Sgt. Ortiz takes another drink from her water bottle, brushes her hair away from her eyes, and continues. “I was on duty in the Fairfax area with my partner. The call came through as a domestic dispute. We normally don’t answer calls to residences, but the shit was hitting the fan and the local cops needed our assistance. When we arrived at the house, the lights were off and the curtains drawn. Knocking on the front door didn’t elicit any response. My partner David and I kicked in the front door and went in. What we found there …” She trailed off, her eyes glistening brightly.  

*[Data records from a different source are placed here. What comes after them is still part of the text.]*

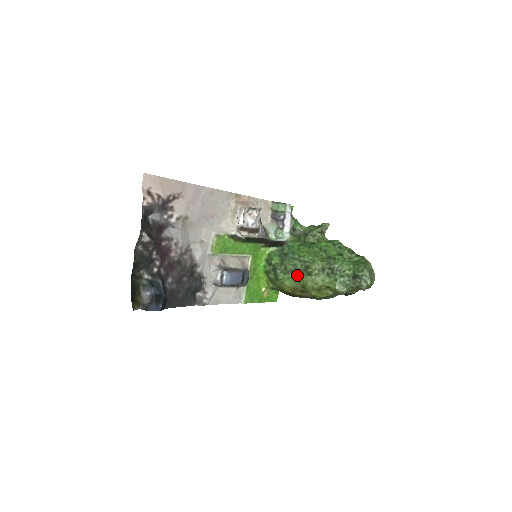
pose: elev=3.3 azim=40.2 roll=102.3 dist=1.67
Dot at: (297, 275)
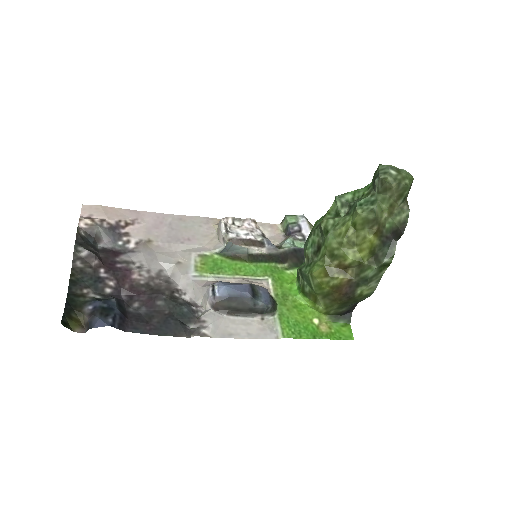
Dot at: (320, 250)
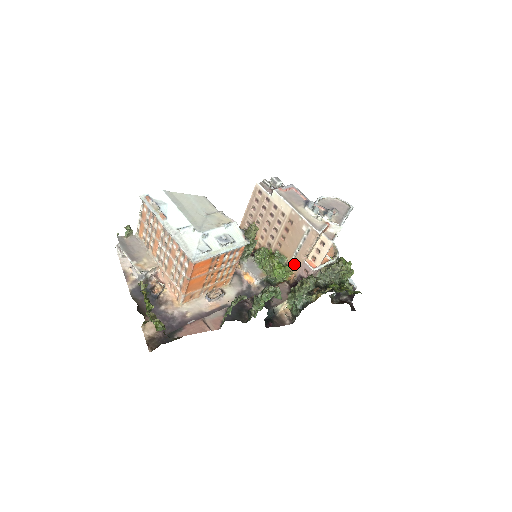
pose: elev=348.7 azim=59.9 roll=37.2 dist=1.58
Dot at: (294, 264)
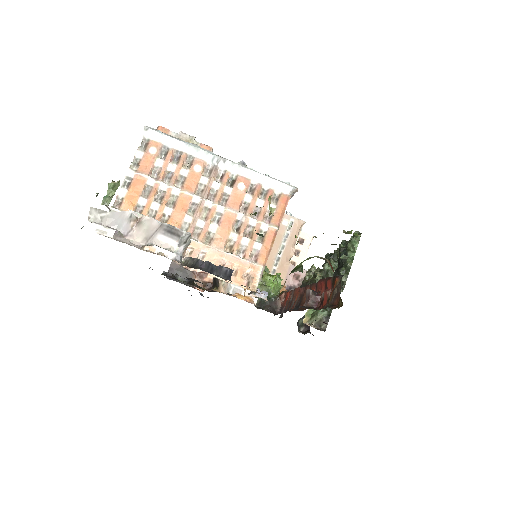
Dot at: occluded
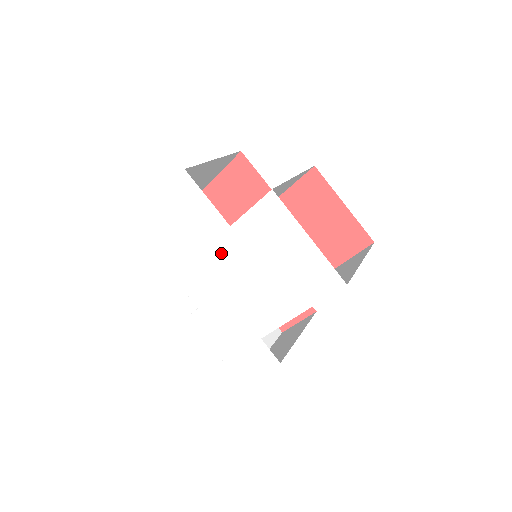
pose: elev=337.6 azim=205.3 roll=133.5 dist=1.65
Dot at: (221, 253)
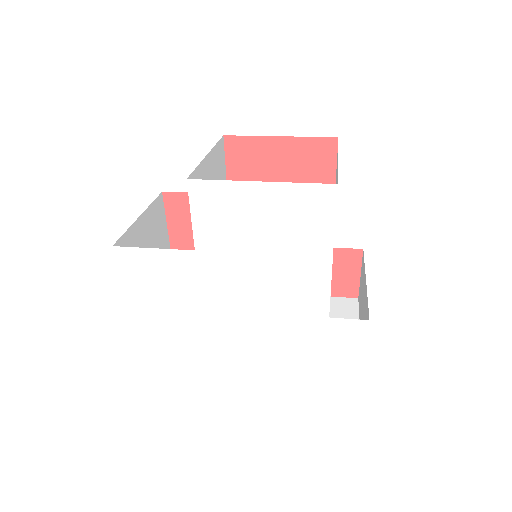
Dot at: (215, 282)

I pull out my water bottle and say, “Maybe something to drink?”

She takes it. “Thanks.”

Jack grabs a cigarette from the pack I had left on the table and lights up. “So you just walk up to the house and kick in the door? Not too bright if you ask me with those things running around.”

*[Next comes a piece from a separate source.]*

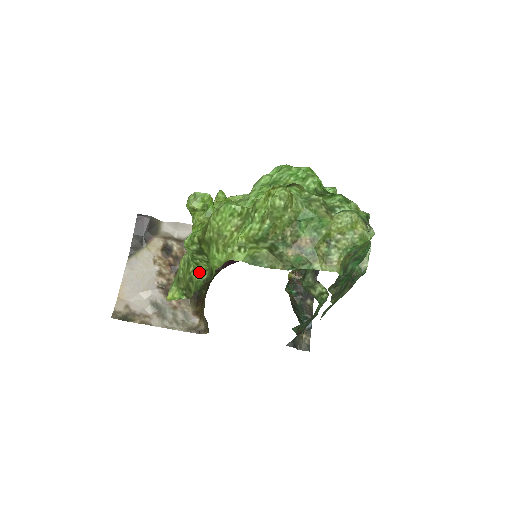
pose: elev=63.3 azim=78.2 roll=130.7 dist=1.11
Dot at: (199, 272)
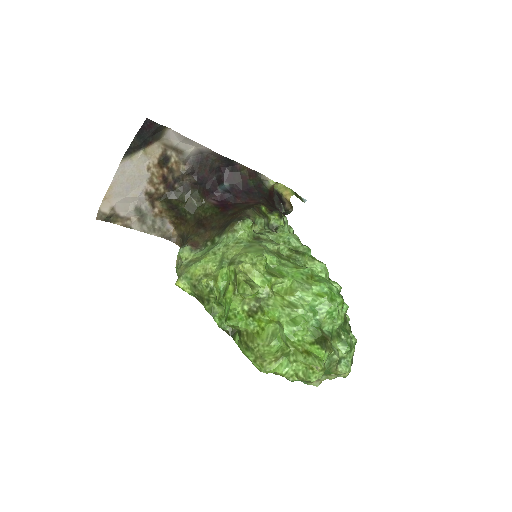
Dot at: (218, 304)
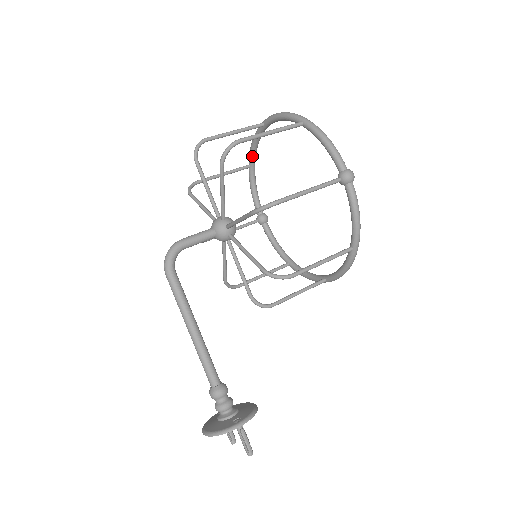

“At that point we didn’t know those things were the cause of this shit! Perhaps I wasn’t clear on that point. Can I continue now?” Sgt. Ortiz snaps.

“Sorry,” Jack says, looking as if he has just been slapped in the face.

“We saw the woman of the house – neighbours said her name was Wilma Simmons – dead on the kitchen floor. No, not dead, worse than dead. When I looked at her I thought she’d been torn apart by a wild animal. Blood was still oozing from her wounds, she hadn’t been dead long. Nothing left of her face – it had been bitten … ripped off. Blood was everywhere. Then like that,” she snaps her fingers,” a loud crash and David was screaming. I turned around and saw a man on top of him. It must have been Mr. Simmons; he had his mouth around David’s throat and was tearing at him like a wild dog. When he pulled away … well a mouthful of blood and David was dead.  I shot the fucker in the chest. He jerked but he didn’t fall. Then he ran right at me. I shot him right between the eyes, which put him down for good.”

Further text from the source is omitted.